LETTER
Agriculture 4.0: The Role of Innovative Smart Technologies Towards Sustainable Farm Management
Konstantinos G. Arvanitis1, *, Eleni G. Symeonaki1, 2
Article Information
Identifiers and Pagination:
Year: 2020Volume: 14
First Page: 130
Last Page: 135
Publisher ID: TOASJ-14-130
DOI: 10.2174/1874331502014010130
Article History:
Received Date: 04/3/2020Revision Received Date: 13/5/2020
Acceptance Date: 19/5/2020
Electronic publication date: 19/08/2020
Collection year: 2020
open-access license: This is an open access article distributed under the terms of the Creative Commons Attribution 4.0 International Public License (CC-BY 4.0), a copy of which is available at: (https://creativecommons.org/licenses/by/4.0/legalcode). This license permits unrestricted use, distribution, and reproduction in any medium, provided the original author and source are credited.
Abstract
A number of global issues, including climate change, scarcity of natural resources, demographics and food waste, are placing pressure on the overall sustainability of agricultural systems. For this, a generalized method of whole-farm management approach, based on the potent cross-industry cooperation of stakeholders, infrastructures, technologies and applications will be applied.
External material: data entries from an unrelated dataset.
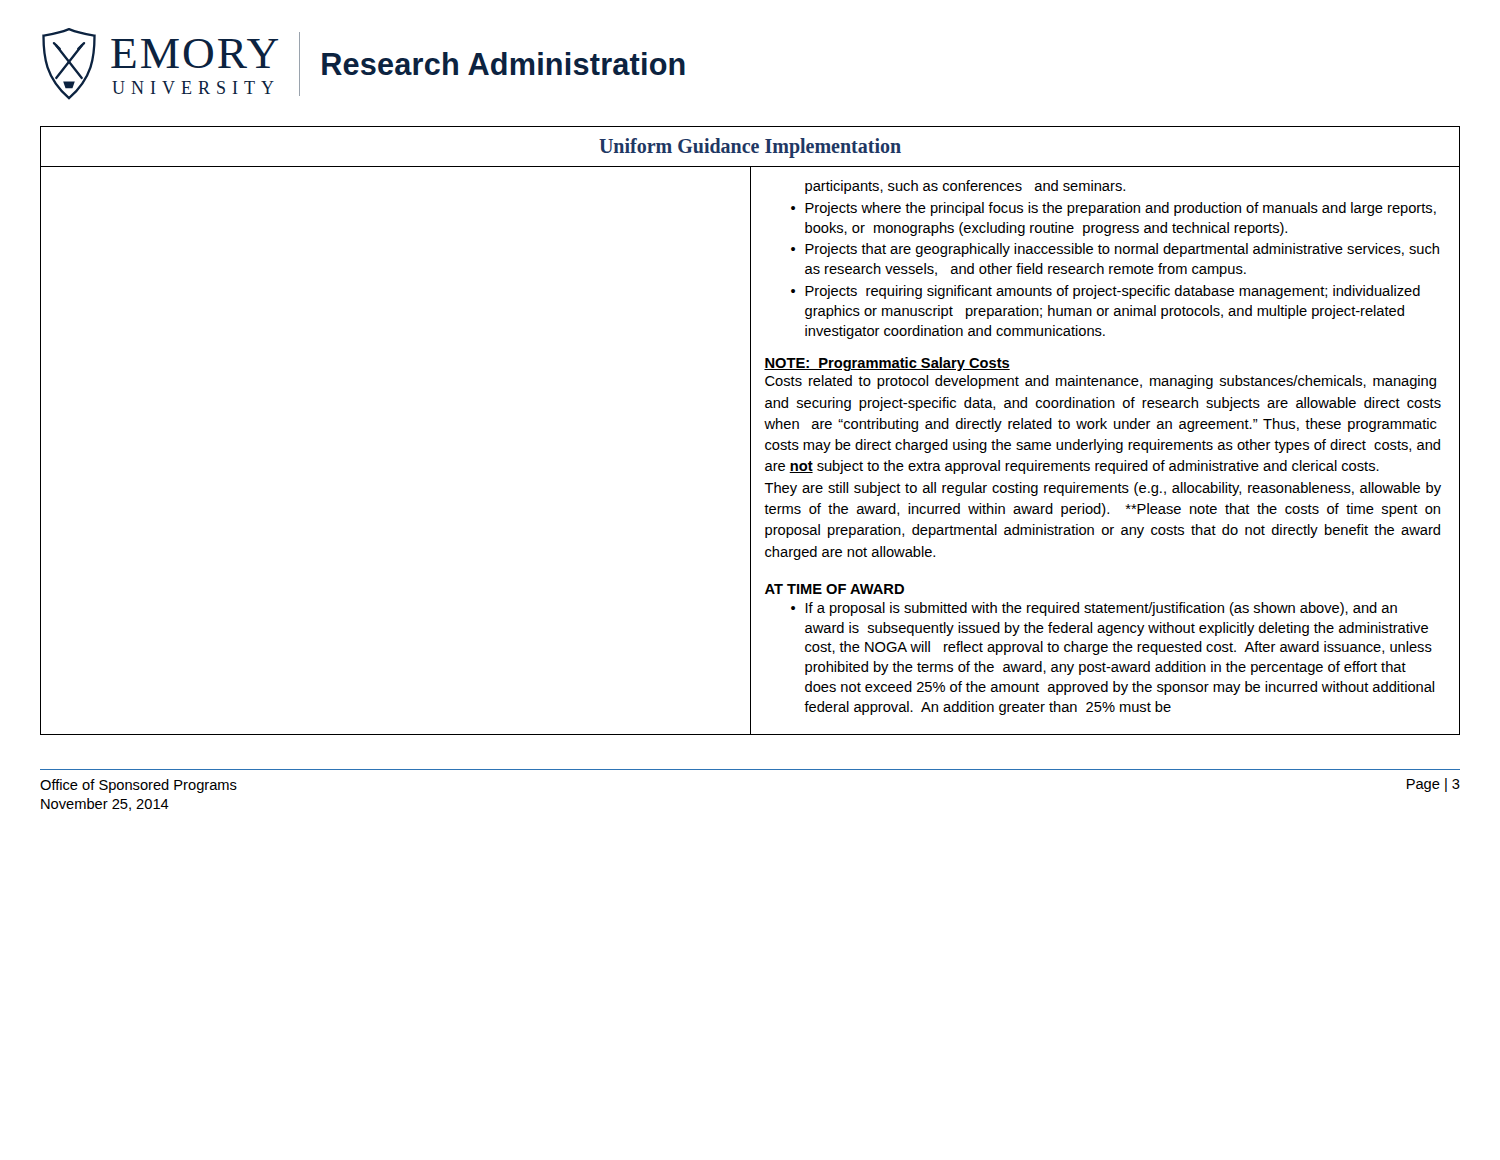EMORY UNIVERSITY
Research Administration
| Uniform Guidance Implementation |
| --- |
| | participants, such as conferences and seminars. Projects where the principal focus is the preparation and production of manuals and large reports, books, or monographs (excluding routine progress and technical reports). Projects that are geographically inaccessible to normal departmental administrative services, such as research vessels, and other field research remote from campus. Projects requiring significant amounts of project-specific database management; individualized graphics or manuscript preparation; human or animal protocols, and multiple project-related investigator coordination and communications. NOTE: Programmatic Salary Costs Costs related to protocol development and maintenance, managing substances/chemicals, managing and securing project-specific data, and coordination of research subjects are allowable direct costs when are “contributing and directly related to work under an agreement.” Thus, these programmatic costs may be direct charged using the same underlying requirements as other types of direct costs, and are not subject to the extra approval requirements required of administrative and clerical costs. They are still subject to all regular costing requirements (e.g., allocability, reasonableness, allowable by terms of the award, incurred within award period). **Please note that the costs of time spent on proposal preparation, departmental administration or any costs that do not directly benefit the award charged are not allowable. AT TIME OF AWARD If a proposal is submitted with the required statement/justification (as shown above), and an award is subsequently issued by the federal agency without explicitly deleting the administrative cost, the NOGA will reflect approval to charge the requested cost. After award issuance, unless prohibited by the terms of the award, any post-award addition in the percentage of effort that does not exceed 25% of the amount approved by the sponsor may be incurred without additional federal approval. An addition greater than 25% must be |
Office of Sponsored Programs
November 25, 2014
Page | 3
Indeed, beyond the actual involvement of advanced technologies, the substantial challenge of agriculture towards sustainable growth resides in the competency to enact more sophisticated and effective agricultural processes at lower costs, provide safer and more efficient operating conditions both for the environment and stakeholders (involving farmers, agronomist engineers, policy makers, etc.), and finally increase the synergies among them, offering the ability to make decisions even on issues that have ordinarily been outside their areas of expertise. In this context, traditional farm management approaches should undergo fundamental transformations, enabling smart technologies not just for the sake of innovation but to re-engineer the entire value chain so as to preserve sustainability in the agricultural sector. Current advancements in communication technologies, such as Cloud Computing and the Internet of Things, tend to combine with other sophisticated technologies like Computational Intelligence, Robotics, Big Data, etc., leading to the fourth stage of revolution in the agricultural sector, known as Agriculture 4.0. The purpose of this study is to specify and evaluate the key technologies and solutions involving ubiquitous computing advancements and conceptual innovations of agricultural production toward Agriculture 4.0, along with their capabilities, effects, and challenges for the benefit of sustainable farm management.